* _WHAT YOU ARE ASKED TO DO_
Could you copy out every one of the lines below word for word, leaving nothing out and changing nothing?

* _PROVIDED RECORDS_
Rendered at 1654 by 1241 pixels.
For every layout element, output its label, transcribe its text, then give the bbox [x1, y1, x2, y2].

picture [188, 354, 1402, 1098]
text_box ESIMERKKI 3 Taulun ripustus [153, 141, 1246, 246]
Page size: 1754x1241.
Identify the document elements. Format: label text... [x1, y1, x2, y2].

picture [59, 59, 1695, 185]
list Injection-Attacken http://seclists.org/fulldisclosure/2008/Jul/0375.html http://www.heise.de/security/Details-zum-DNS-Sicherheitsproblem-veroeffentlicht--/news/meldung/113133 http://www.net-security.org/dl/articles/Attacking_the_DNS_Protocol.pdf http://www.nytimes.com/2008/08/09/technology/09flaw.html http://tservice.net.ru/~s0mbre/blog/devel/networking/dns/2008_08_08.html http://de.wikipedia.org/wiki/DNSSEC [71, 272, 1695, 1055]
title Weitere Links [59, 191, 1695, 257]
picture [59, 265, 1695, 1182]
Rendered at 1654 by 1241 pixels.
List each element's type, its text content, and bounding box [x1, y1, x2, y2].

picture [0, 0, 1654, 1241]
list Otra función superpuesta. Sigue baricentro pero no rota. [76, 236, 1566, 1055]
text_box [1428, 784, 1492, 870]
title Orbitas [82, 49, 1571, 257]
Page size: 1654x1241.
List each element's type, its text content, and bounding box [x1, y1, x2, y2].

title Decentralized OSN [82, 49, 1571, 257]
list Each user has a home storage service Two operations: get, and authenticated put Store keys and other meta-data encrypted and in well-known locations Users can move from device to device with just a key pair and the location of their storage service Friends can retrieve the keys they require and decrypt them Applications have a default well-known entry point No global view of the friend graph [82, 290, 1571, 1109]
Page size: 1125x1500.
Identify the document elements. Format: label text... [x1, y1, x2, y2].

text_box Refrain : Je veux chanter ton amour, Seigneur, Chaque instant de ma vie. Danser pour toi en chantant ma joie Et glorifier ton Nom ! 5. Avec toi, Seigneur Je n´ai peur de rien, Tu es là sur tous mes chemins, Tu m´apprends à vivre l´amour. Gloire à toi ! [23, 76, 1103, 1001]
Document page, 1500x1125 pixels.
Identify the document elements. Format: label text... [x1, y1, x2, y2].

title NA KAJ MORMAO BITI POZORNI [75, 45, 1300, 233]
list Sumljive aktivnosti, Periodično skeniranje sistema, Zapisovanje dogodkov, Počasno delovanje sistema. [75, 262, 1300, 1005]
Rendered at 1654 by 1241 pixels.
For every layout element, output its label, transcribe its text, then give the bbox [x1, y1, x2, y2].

* _TASK SOLUTION_
Rendered at 1654 by 1241 pixels.
For every layout element, output its label, transcribe its text, then give the bbox [x1, y1, x2, y2].

picture [188, 354, 1402, 1098]
text_box ESIMERKKI 3 Taulun ripustus [153, 141, 1246, 246]
Page size: 1754x1241.
Identify the document elements. Format: label text... [x1, y1, x2, y2].

picture [59, 59, 1695, 185]
list Injection-Attacken http://seclists.org/fulldisclosure/2008/Jul/0375.html http://www.heise.de/security/Details-zum-DNS-Sicherheitsproblem-veroeffentlicht--/news/meldung/113133 http://www.net-security.org/dl/articles/Attacking_the_DNS_Protocol.pdf http://www.nytimes.com/2008/08/09/technology/09flaw.html http://tservice.net.ru/~s0mbre/blog/devel/networking/dns/2008_08_08.html http://de.wikipedia.org/wiki/DNSSEC [71, 272, 1695, 1055]
title Weitere Links [59, 191, 1695, 257]
picture [59, 265, 1695, 1182]
Rendered at 1654 by 1241 pixels.
List each element's type, its text content, and bounding box [x1, y1, x2, y2].

picture [0, 0, 1654, 1241]
list Otra función superpuesta. Sigue baricentro pero no rota. [76, 236, 1566, 1055]
text_box [1428, 784, 1492, 870]
title Orbitas [82, 49, 1571, 257]
Page size: 1654x1241.
List each element's type, its text content, and bounding box [x1, y1, x2, y2].

title Decentralized OSN [82, 49, 1571, 257]
list Each user has a home storage service Two operations: get, and authenticated put Store keys and other meta-data encrypted and in well-known locations Users can move from device to device with just a key pair and the location of their storage service Friends can retrieve the keys they require and decrypt them Applications have a default well-known entry point No global view of the friend graph [82, 290, 1571, 1109]
Page size: 1125x1500.
Identify the document elements. Format: label text... [x1, y1, x2, y2].

text_box Refrain : Je veux chanter ton amour, Seigneur, Chaque instant de ma vie. Danser pour toi en chantant ma joie Et glorifier ton Nom ! 5. Avec toi, Seigneur Je n´ai peur de rien, Tu es là sur tous mes chemins, Tu m´apprends à vivre l´amour. Gloire à toi ! [23, 76, 1103, 1001]
Document page, 1500x1125 pixels.
Identify the document elements. Format: label text... [x1, y1, x2, y2].

title NA KAJ MORMAO BITI POZORNI [75, 45, 1300, 233]
list Sumljive aktivnosti, Periodično skeniranje sistema, Zapisovanje dogodkov, Počasno delovanje sistema. [75, 262, 1300, 1005]
Rendered at 1654 by 1241 pixels.
For every layout element, output its label, transcribe its text, then give the bbox [x1, y1, x2, y2].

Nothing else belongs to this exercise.